-- What this task involves --
Every line below that has the string "from" needs to be copied.

-- Input material --
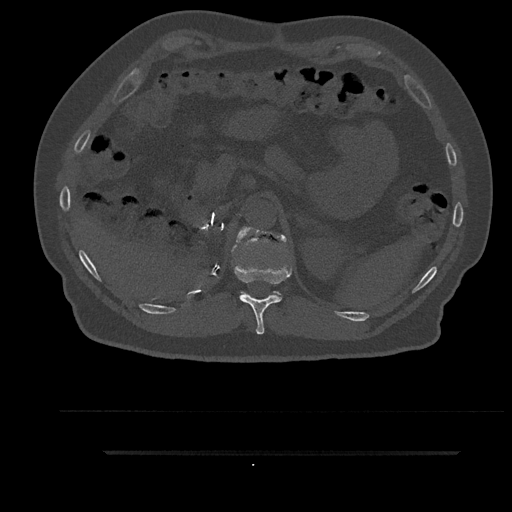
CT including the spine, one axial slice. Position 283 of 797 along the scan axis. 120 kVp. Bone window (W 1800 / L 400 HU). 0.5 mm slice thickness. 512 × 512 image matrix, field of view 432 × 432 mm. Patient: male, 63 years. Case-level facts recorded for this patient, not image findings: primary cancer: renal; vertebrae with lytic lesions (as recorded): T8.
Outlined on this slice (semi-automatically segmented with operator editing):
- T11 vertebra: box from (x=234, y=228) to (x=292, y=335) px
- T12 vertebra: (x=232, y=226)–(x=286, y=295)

...

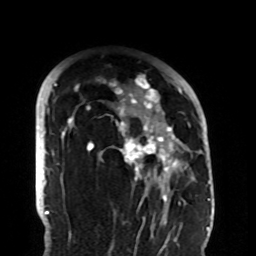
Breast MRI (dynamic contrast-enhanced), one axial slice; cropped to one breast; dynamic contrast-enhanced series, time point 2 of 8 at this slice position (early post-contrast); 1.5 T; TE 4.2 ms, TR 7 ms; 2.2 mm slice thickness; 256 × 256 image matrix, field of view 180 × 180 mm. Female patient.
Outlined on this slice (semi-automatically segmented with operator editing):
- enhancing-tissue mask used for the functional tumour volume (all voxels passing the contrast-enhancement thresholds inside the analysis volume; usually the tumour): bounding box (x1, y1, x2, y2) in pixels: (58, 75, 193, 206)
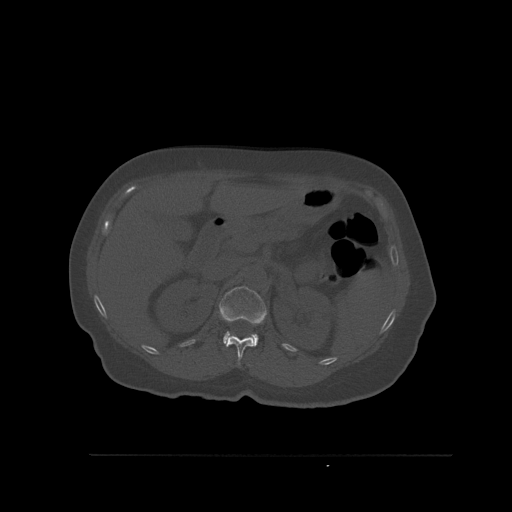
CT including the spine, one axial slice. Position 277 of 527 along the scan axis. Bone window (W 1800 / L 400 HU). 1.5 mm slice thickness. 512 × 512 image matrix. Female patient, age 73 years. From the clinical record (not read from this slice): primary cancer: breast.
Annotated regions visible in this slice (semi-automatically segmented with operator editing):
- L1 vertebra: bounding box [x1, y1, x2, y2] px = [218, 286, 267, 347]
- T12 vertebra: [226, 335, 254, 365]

--

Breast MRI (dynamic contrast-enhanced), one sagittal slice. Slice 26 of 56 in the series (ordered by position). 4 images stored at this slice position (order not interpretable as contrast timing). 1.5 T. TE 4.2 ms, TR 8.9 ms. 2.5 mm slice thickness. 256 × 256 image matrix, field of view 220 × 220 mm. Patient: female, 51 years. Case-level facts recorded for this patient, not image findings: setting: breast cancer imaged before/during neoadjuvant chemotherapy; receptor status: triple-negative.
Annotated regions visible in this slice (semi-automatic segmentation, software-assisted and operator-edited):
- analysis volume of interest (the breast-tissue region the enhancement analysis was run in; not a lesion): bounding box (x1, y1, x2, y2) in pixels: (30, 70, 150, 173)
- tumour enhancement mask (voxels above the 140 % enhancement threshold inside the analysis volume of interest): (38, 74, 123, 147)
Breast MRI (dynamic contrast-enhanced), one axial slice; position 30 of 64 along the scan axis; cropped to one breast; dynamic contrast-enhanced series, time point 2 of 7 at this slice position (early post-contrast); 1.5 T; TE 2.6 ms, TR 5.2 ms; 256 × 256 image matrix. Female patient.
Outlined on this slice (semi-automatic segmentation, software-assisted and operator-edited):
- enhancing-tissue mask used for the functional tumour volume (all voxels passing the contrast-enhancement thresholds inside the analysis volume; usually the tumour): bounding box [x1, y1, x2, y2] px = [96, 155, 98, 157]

-- Task answer --
- T11 vertebra: box from (x=234, y=228) to (x=292, y=335) px
CT including the spine, one axial slice. Position 277 of 527 along the scan axis. Bone window (W 1800 / L 400 HU). 1.5 mm slice thickness. 512 × 512 image matrix. Female patient, age 73 years. From the clinical record (not read from this slice): primary cancer: breast.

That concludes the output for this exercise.